Let's say we have a matrix, A, that has the following values:
In [2]: A
Out[2]:
array([[1, 1, 3],
[1, 1, 5],
[1, 1, 7],
[1, 2, 3],
[1, 2, 9],
[2, 1, 5],
[2, 2, 1],
[2, 2, 8],
[2, 2, 3]])
is there a way to apply a function, e.g., np.mean
, row-wise for values of the third column where first and the second column are equal, i.e, to get matrix B:
In [4]: B
Out[4]:
array([[1, 1, 5],
[1, 2, 6],
[2, 1, 5],
[2, 2, 4]])
My actual use case is much more complex. I have a large matrix with ~1M rows and 4 columns. The first three columns correspond to (x, y, z) coordinate of a point in a point-cloud and the forth column is a value of some function f where f = f(x, y, z). I have to perform integration along x-axis (the first column in a matrix) for all (y, z) pairs that are equal. I have to end up with a matrix with some number of rows which corresponds to the number of unique (y, z) pairs and three columns: y-axis, z-axis, and the value that is obtained from integration. I have a few ideas but all those ideas include multiple for-loops and potential memory issues.
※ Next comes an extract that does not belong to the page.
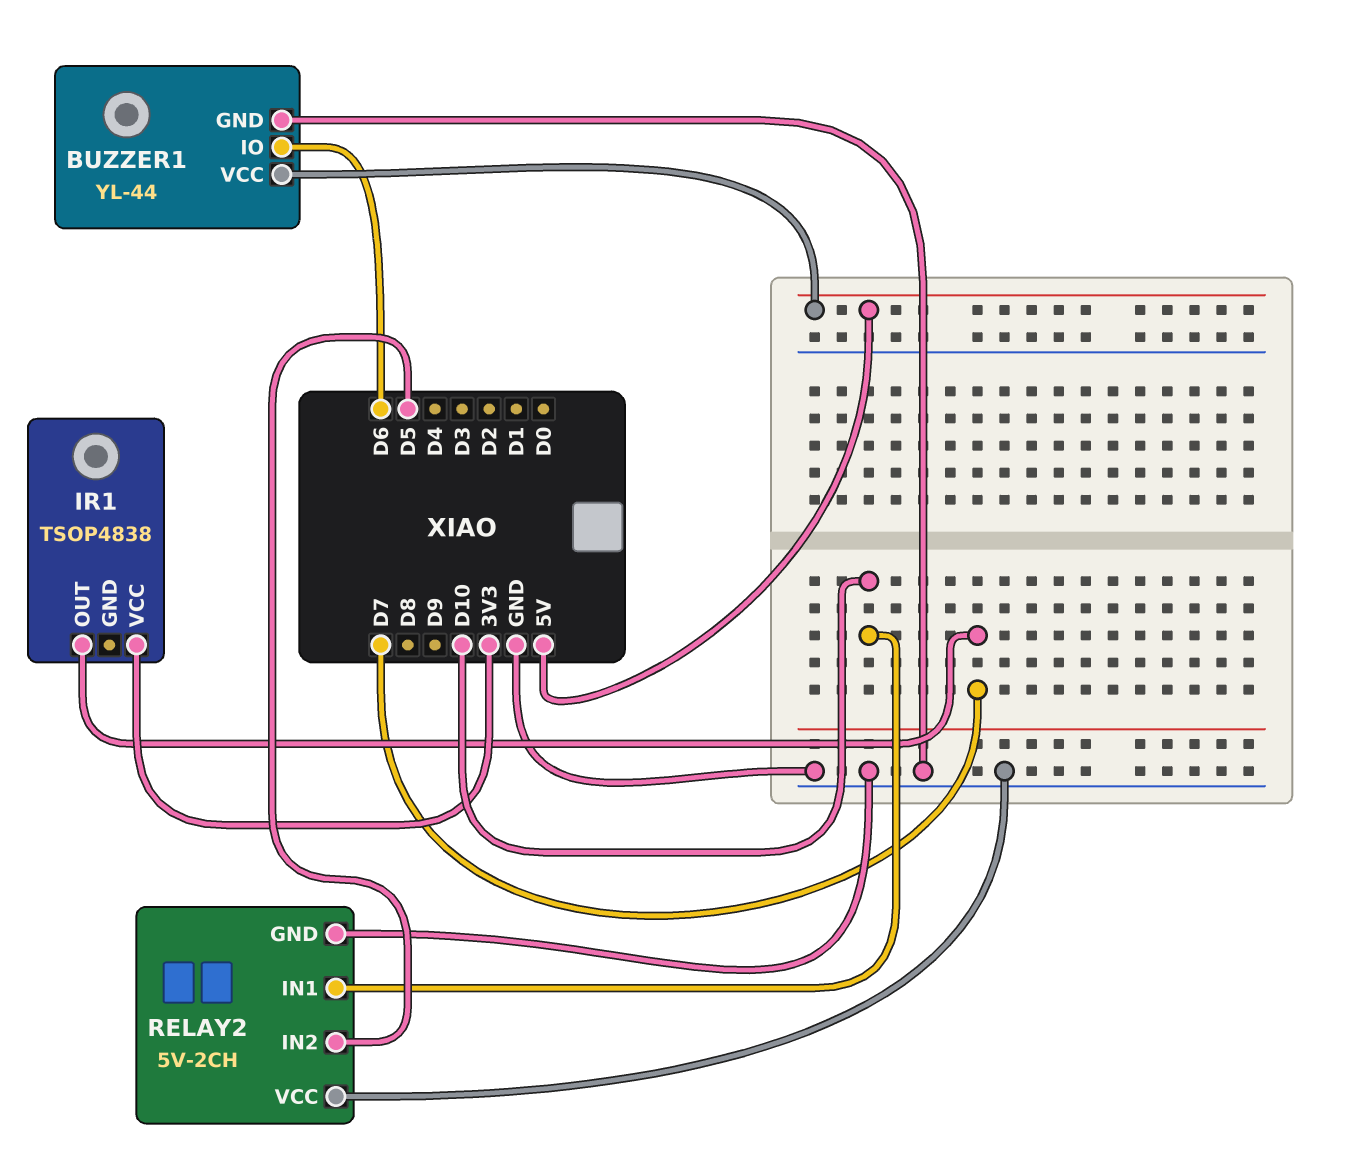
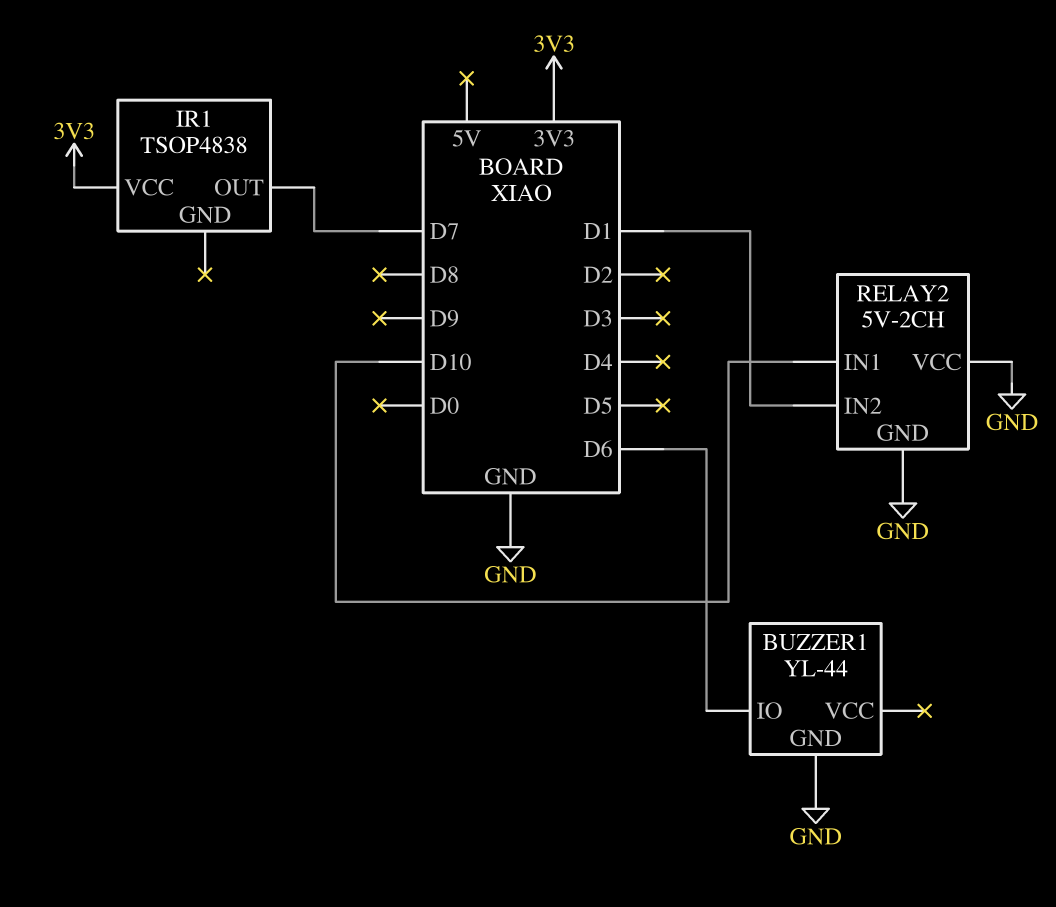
BUZZER1 pin VCC: 5V -> none
RELAY2 pin IN2: D5 -> D1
Is there any way to perform this in a vectorized fashion?
CodePudding user response:
you can use pandas
, if you have a lot of data :
import pandas as pd
df = pd.DataFrame(A, columns = ['id1','id2' ,'value'])
B = df.groupby(['id1','id2'])['value'].mean().reset_index().to_numpy()
output:
>>
[[1. 1. 5.]
[1. 2. 6.]
[2. 1. 5.]
[2. 2. 4.]]
I assume this is being the fastest way
CodePudding user response:
A possible solution:
import numpy as np
A = np.array([[1, 1, 3],
[1, 1, 5],
[1, 1, 7],
[1, 2, 3],
[1, 2, 9],
[2, 1, 5],
[2, 2, 1],
[2, 2, 8],
[2, 2, 3]])
uniquePairs = np.unique(A[:,:2], axis=0)
output = np.ndarray((uniquePairs.shape[0], A.shape[1]))
for iPair, pair in enumerate(uniquePairs):
output[iPair,:2] = pair
output[iPair,2] = np.mean( A[np.logical_and(A[:,0]==pair[0], A[:,1]==pair[1]),2] )
print(output)
The output is
[[1. 1. 5.]
[1. 2. 6.]
[2. 1. 5.]
[2. 2. 4.]]
There is also a more compact variation, but perhaps with less readability:
uniquePairs = np.unique(A[:,:2], axis=0)
output = np.array([[*pair, np.mean(A[np.logical_and(A[:,0]==pair[0], A[:,1]==pair[1]),2])] for iPair, pair in enumerate(uniquePairs)])
CodePudding user response:
import numpy as np
A = np.array(
[
[1, 1, 3],
[1, 1, 5],
[1, 1, 7],
[1, 2, 3],
[1, 2, 9],
[2, 1, 5],
[2, 2, 1],
[2, 2, 8],
[2, 2, 3],
]
)
result = np.mean(A[:, 2], where=A[:, 0] == A[:, 1])
This might be what you're looking for. You can use A[:, n]
to access a column.